When it comes to selecting the country's head spook, our presidents have a pretty hit-and-miss history.
That's why President-elect Barack Obama should ignore the sudden hysteria over his choice for director of the Central Intelligence Agency. Despite what some congressional critics are saying, there's every reason to believe former California congressman Leon Panetta will do as well or better than most of his predecessors.
The ranking members of the Senate Intelligence Committee, including Sen. Dianne Feinstein (D-Calif.), the incoming chair, already are grousing about his lack of hands-on experience in one of the intelligence agencies.
But it's obvious that Panetta is a public servant of vast experience. His nine terms as a Democratic congressman from Monterey are well known, as are his highly successful stints as President Clinton's White House chief of staff and as head of the Office of Management and Budget. His career embodies the kind of principled bipartisanship that Obama hopes will characterize his administration.
Panetta, a graduate of Santa Clara University and its law school, actually began his political career as a Republican. He first went to Washington in 1966 as an assistant to Sen. Thomas Kuchel (R-Calif.) -- yes, Virginia, California once had Republican senators. Panetta subsequently served as assistant to another leading California Republican, Robert Finch, who was President Nixon's secretary of Health, Education and Welfare. Nixon then appointed Panetta director of the Office of Civil Rights.
Civil rights, equal opportunity and equal justice are Panetta's lifelong passions. In a memoir, he recounts how his determination to enforce the Voting Rights Act brought him into conflict with partisans of Nixon's "Southern strategy," who agitated for his firing. Panetta eventually resigned and went to work for New York's liberal Republican mayor, John Lindsay. The GOP's hardening animosity toward civil rights, however, ultimately forced him to switch parties.
We could do worse than have a CIA director with a bit of spine -- and, as tragic recent history has shown, we have.
Then there's the ahistorical issue of Panetta's lack of "intelligence credentials."
So what? CIA Director George Tenet brought a wheelbarrow full of intelligence experience to the director's job, and he -- according to your view -- either gave President Bush misleading briefings on Saddam Hussein's possession of weapons of mass destruction or deliberately stacked the deck to suit the prejudices of the Bush/Cheney White House. Tenet's successor, Porter Goss, had actually served as a CIA agent before going to Congress. His brief tenure as director, by all accounts, virtually wrecked Langley.

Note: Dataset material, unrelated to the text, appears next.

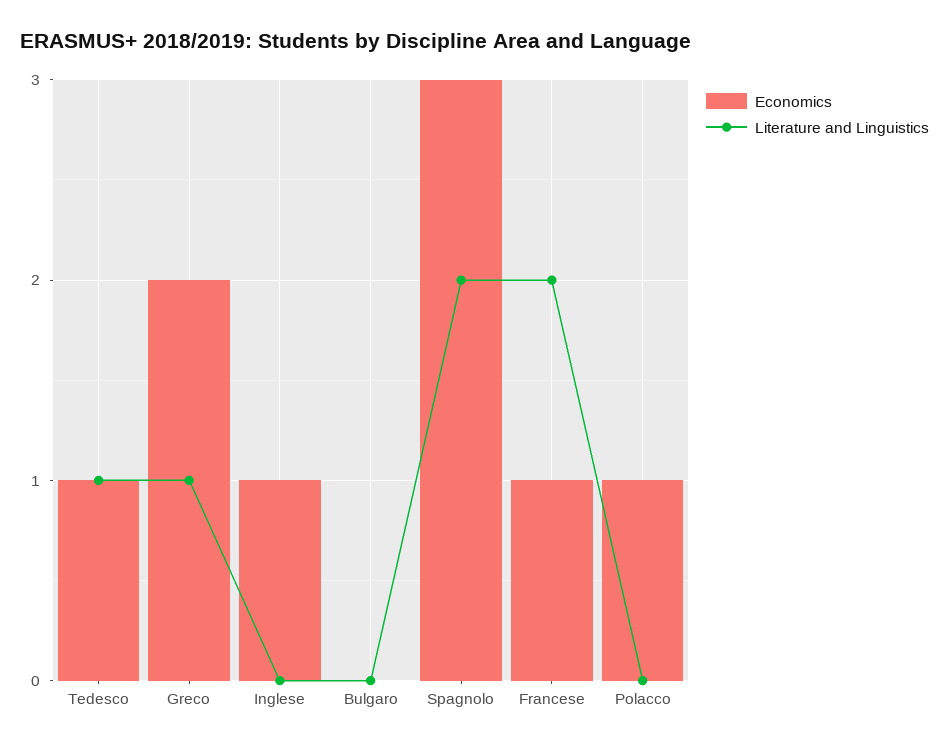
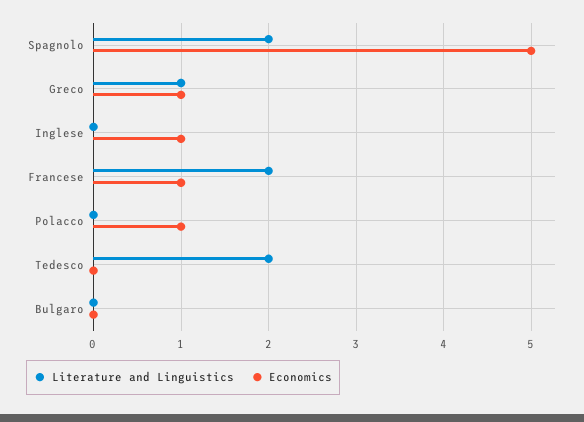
Economics, Tedesco: 1 -> 0
Literature and Linguistics, Tedesco: 1 -> 2
Economics, Greco: 2 -> 1
Economics, Spagnolo: 3 -> 5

Earlier directors of the agency, Richard Helms and William Colby, also had field experience as agents, and both had disastrous tenures in the top job. Allen Dulles, who helped found the agency and had nearly two decades of experience in intelligence work before becoming director, presided over the Bay of Pigs fiasco.
On the other hand, John McCone, the California businessman appointed by President Kennedy to succeed Dulles, was one of the rare CIA directors who came in without a minute of hands-on experience with the agency. However, as a member of the National Security Council, he had sent Kennedy a memo questioning a CIA report that concluded the Soviet Union never would run the risk of trying to place nuclear missiles in Cuba. McCone was proved correct.
Four years into his tenure as director -- and on the very eve of his own resignation -- McCone wrote then-President Johnson a memo warning that both international and domestic support for the war in Vietnam would be exhausted long before military operations would have any hope of defeating the North Vietnamese.
Not bad for an engineer with no "intelligence experience."
Panetta, moreover, is far from a naif when it comes to the uses of intelligence. As White House chief of staff, he's been at the apex of the intelligence community's complex of customers. That alone will give him invaluable perspective on precisely what the agency needs to do to make itself genuinely useful.
Even more important is his vast experience in Washington. The CIA director does not recruit agents, decipher coded messages, perform analysis or run covert operations. He selects and supervises the professionals. Panetta's background suggests he's more than capable of that -- and, at 70, he probably will not have his eye fixed on the next rung up the ladder. America could do worse than have an experienced, principled, nonpartisan and honest CIA director, which is precisely what Leon Panetta will be.